The data -
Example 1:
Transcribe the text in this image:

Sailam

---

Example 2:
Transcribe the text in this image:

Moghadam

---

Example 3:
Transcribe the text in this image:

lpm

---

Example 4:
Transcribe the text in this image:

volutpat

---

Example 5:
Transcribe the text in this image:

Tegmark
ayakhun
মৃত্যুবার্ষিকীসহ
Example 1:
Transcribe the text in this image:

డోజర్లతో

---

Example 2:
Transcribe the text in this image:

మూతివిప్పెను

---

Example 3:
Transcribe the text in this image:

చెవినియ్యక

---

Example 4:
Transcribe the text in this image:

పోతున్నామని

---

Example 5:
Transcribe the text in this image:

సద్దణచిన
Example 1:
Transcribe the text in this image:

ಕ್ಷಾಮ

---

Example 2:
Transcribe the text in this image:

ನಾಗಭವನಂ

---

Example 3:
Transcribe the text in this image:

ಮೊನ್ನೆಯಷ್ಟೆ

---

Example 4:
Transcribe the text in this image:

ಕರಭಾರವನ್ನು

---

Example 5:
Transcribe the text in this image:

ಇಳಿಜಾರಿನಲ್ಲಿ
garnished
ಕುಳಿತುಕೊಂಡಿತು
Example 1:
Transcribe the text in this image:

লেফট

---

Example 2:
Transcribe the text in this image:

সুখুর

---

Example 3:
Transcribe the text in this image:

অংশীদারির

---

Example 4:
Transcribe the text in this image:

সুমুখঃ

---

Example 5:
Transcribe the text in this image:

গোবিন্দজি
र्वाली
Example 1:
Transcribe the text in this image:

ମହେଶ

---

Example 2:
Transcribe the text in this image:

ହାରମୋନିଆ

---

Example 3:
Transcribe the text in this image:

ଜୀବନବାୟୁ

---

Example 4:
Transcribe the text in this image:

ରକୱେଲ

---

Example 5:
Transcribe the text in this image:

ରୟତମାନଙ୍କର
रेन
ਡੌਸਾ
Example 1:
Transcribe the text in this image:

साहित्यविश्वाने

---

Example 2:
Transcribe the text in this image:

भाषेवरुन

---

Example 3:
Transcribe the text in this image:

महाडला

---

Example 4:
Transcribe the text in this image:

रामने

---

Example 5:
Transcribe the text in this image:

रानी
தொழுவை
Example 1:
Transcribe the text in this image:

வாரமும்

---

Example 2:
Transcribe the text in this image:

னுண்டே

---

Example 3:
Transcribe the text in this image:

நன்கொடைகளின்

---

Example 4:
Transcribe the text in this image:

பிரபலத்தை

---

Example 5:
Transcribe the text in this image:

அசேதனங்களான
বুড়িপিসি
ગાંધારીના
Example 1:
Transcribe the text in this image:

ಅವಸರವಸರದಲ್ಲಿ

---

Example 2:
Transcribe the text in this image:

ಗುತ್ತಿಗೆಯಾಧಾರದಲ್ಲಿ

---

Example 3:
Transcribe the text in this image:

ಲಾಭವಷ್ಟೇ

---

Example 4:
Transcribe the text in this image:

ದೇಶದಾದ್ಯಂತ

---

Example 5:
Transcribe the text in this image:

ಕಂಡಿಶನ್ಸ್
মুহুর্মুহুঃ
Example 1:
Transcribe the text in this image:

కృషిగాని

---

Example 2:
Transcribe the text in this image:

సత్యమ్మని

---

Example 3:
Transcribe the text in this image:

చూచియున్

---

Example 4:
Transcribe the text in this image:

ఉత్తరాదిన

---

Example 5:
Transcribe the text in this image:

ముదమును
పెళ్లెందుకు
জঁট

Exercise goal - Reproduce every item above word for word, leaving each line unchanged.

Final result -
Example 1:
Transcribe the text in this image:

Sailam

---

Example 2:
Transcribe the text in this image:

Moghadam

---

Example 3:
Transcribe the text in this image:

lpm

---

Example 4:
Transcribe the text in this image:

volutpat

---

Example 5:
Transcribe the text in this image:

Tegmark
ayakhun
মৃত্যুবার্ষিকীসহ
Example 1:
Transcribe the text in this image:

డోజర్లతో

---

Example 2:
Transcribe the text in this image:

మూతివిప్పెను

---

Example 3:
Transcribe the text in this image:

చెవినియ్యక

---

Example 4:
Transcribe the text in this image:

పోతున్నామని

---

Example 5:
Transcribe the text in this image:

సద్దణచిన
Example 1:
Transcribe the text in this image:

ಕ್ಷಾಮ

---

Example 2:
Transcribe the text in this image:

ನಾಗಭವನಂ

---

Example 3:
Transcribe the text in this image:

ಮೊನ್ನೆಯಷ್ಟೆ

---

Example 4:
Transcribe the text in this image:

ಕರಭಾರವನ್ನು

---

Example 5:
Transcribe the text in this image:

ಇಳಿಜಾರಿನಲ್ಲಿ
garnished
ಕುಳಿತುಕೊಂಡಿತು
Example 1:
Transcribe the text in this image:

লেফট

---

Example 2:
Transcribe the text in this image:

সুখুর

---

Example 3:
Transcribe the text in this image:

অংশীদারির

---

Example 4:
Transcribe the text in this image:

সুমুখঃ

---

Example 5:
Transcribe the text in this image:

গোবিন্দজি
र्वाली
Example 1:
Transcribe the text in this image:

ମହେଶ

---

Example 2:
Transcribe the text in this image:

ହାରମୋନିଆ

---

Example 3:
Transcribe the text in this image:

ଜୀବନବାୟୁ

---

Example 4:
Transcribe the text in this image:

ରକୱେଲ

---

Example 5:
Transcribe the text in this image:

ରୟତମାନଙ୍କର
रेन
ਡੌਸਾ
Example 1:
Transcribe the text in this image:

साहित्यविश्वाने

---

Example 2:
Transcribe the text in this image:

भाषेवरुन

---

Example 3:
Transcribe the text in this image:

महाडला

---

Example 4:
Transcribe the text in this image:

रामने

---

Example 5:
Transcribe the text in this image:

रानी
தொழுவை
Example 1:
Transcribe the text in this image:

வாரமும்

---

Example 2:
Transcribe the text in this image:

னுண்டே

---

Example 3:
Transcribe the text in this image:

நன்கொடைகளின்

---

Example 4:
Transcribe the text in this image:

பிரபலத்தை

---

Example 5:
Transcribe the text in this image:

அசேதனங்களான
বুড়িপিসি
ગાંધારીના
Example 1:
Transcribe the text in this image:

ಅವಸರವಸರದಲ್ಲಿ

---

Example 2:
Transcribe the text in this image:

ಗುತ್ತಿಗೆಯಾಧಾರದಲ್ಲಿ

---

Example 3:
Transcribe the text in this image:

ಲಾಭವಷ್ಟೇ

---

Example 4:
Transcribe the text in this image:

ದೇಶದಾದ್ಯಂತ

---

Example 5:
Transcribe the text in this image:

ಕಂಡಿಶನ್ಸ್
মুহুর্মুহুঃ
Example 1:
Transcribe the text in this image:

కృషిగాని

---

Example 2:
Transcribe the text in this image:

సత్యమ్మని

---

Example 3:
Transcribe the text in this image:

చూచియున్

---

Example 4:
Transcribe the text in this image:

ఉత్తరాదిన

---

Example 5:
Transcribe the text in this image:

ముదమును
పెళ్లెందుకు
জঁট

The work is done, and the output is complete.